Gregg Easterbrook once said “Torture numbers, and they’ll confess to anything.” In this course, we will take an introductory look at the world of number torturing. Charts, Graphs and Tables blends a course in quantitative reasoning (some would say number torturing) with an introductory sociology class. Most days we will talk more about quantitative reasoning concepts, but some days we will focus more on sociological tools and concepts. Throughout the semester we will turn a sociological eye on ourselves and examine various aspects of college such as grading, drinking, cheating and so on. At times, we will turn our sociological eyes outward and consider some of the controversies in social science statistics. We will look at how data are collected, constructed and presented in tables and graphs.

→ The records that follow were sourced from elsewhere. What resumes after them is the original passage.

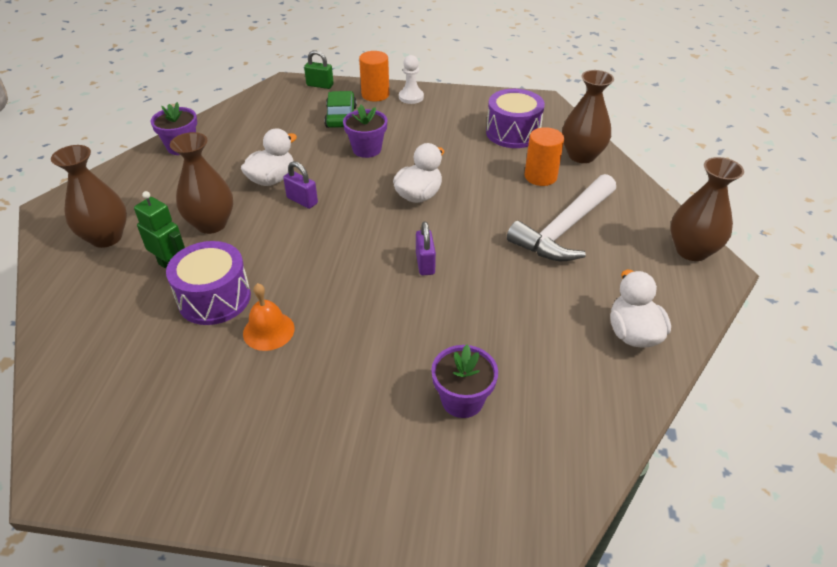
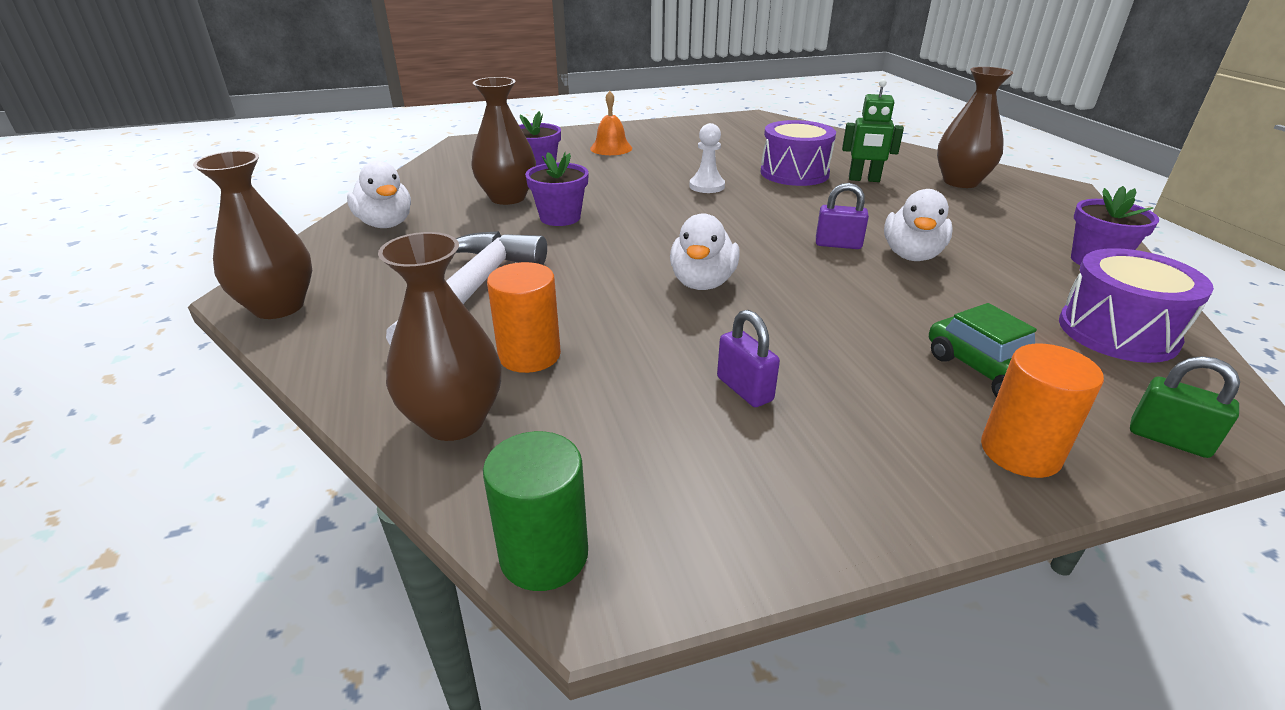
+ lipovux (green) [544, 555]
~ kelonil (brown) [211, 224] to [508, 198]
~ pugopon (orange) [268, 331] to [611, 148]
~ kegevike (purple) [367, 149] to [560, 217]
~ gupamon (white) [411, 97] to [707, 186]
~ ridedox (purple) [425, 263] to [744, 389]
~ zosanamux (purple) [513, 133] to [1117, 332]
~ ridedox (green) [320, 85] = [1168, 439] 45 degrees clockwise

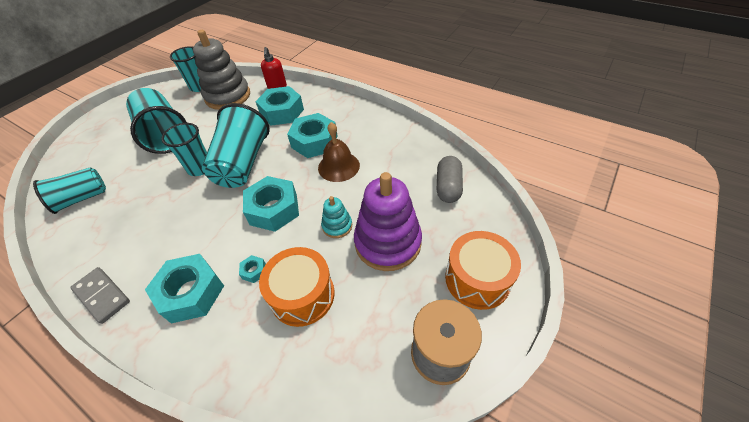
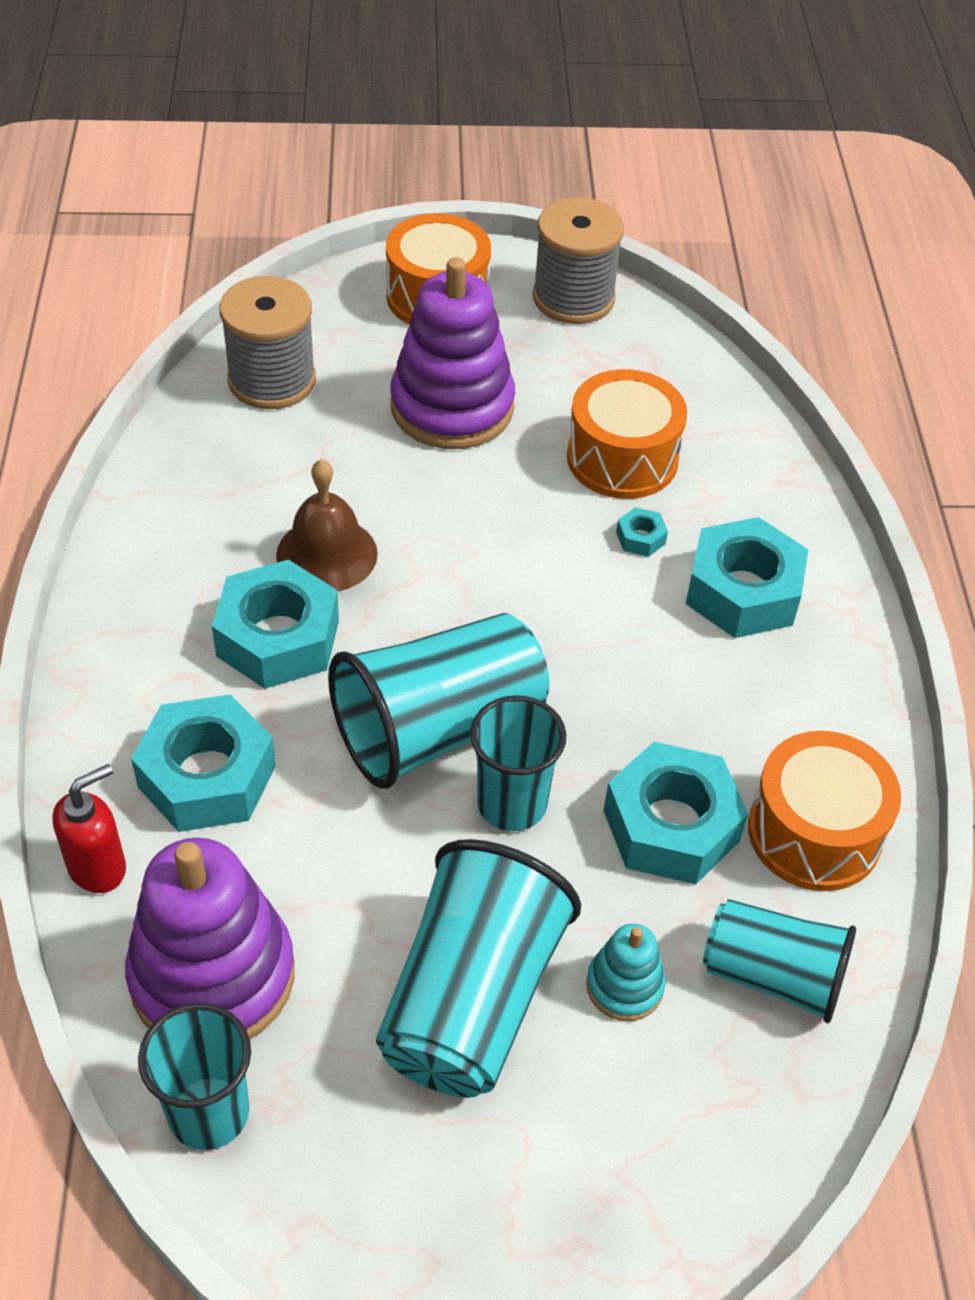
- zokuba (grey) [102, 296]
+ zosanamux (orange) [814, 832]
~ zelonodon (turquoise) [274, 209] to [671, 825]
~ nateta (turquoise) [337, 226] to [624, 986]
~ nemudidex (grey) [448, 187] to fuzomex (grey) [272, 380]
~ nateta (grey) [228, 96] to nateta (purple) [212, 976]

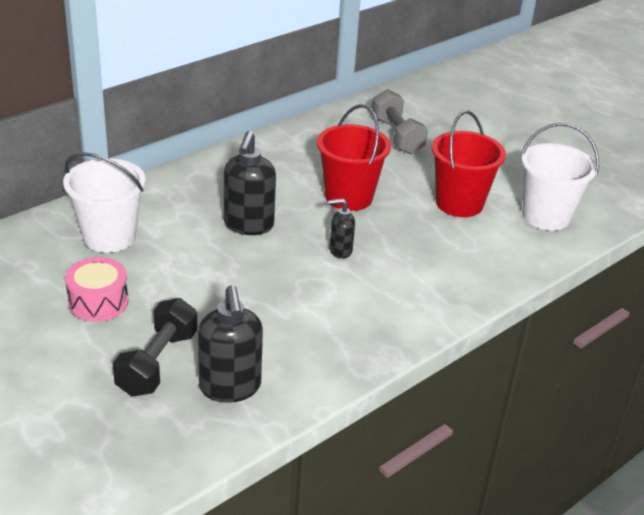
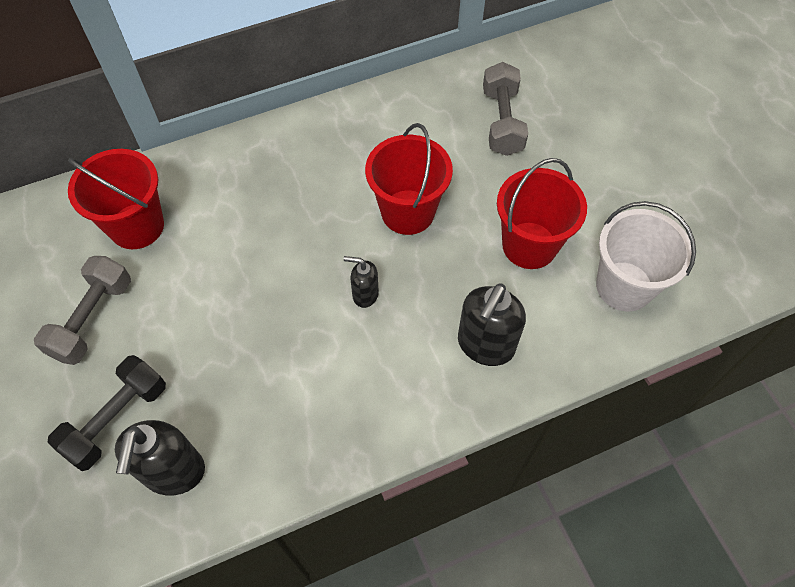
~ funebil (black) [248, 225] to [485, 345]
~ zosanamux (pink) [98, 302] to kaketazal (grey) [92, 319]
~ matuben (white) [109, 237] to matuben (red) [137, 226]

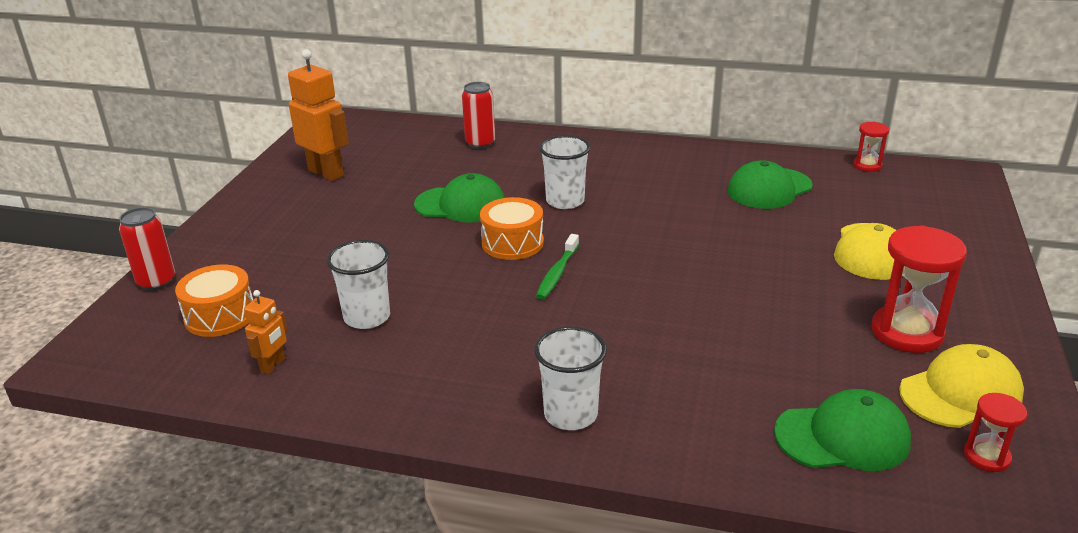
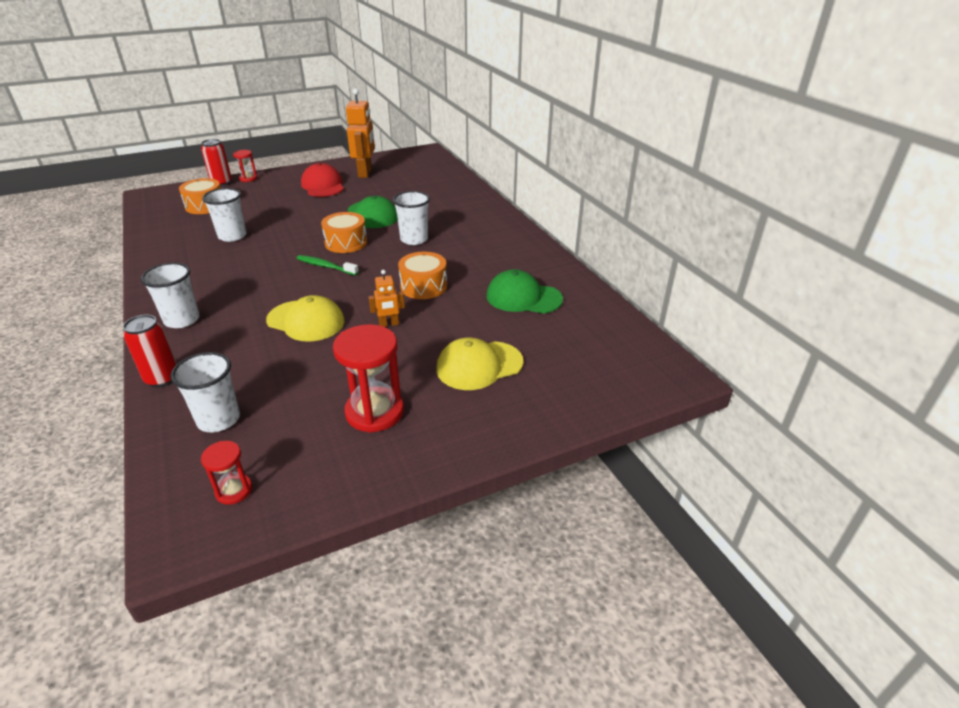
+ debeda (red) [323, 185]
+ zosanamux (orange) [423, 286]
~ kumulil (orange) [273, 365] to [389, 324]
~ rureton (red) [480, 144] to [162, 378]
~ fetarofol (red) [867, 165] to [248, 178]
~ debeda (yellow) [961, 392] to [306, 321]
~ debeda (green) [842, 437] to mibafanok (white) [218, 419]
~ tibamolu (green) [557, 273] = [325, 266] 45 degrees clockwise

At the end of this course you should be able to pick up a newspaper and critically evaluate the social science research, tables and graphs presented there. Also, you should be able to design a small scale survey and present the results accurately in a variety of workplace and community settings. In other words, you should be able to manipulate numbers properly, and you should be able to tell when others have been torturing the numbers to make them lie. Through active engagement with class concepts and readings, students should develop their quantitative reasoning skills, their sociological imagination, and their ability to construct accurate and meaningful charts, graphs and tables. This subject matter is best learned by doing rather than reading. As a result, the reading load for this course is light (about 15-30 pages per night). However, the homework load is quite heavy. There are 3 assignments (which may be done with a partner) and 3 exams. Some students will work in groups of 4 to design, administer, analyze and present the results of a survey. This group project has 5 due dates spread throughout the semester.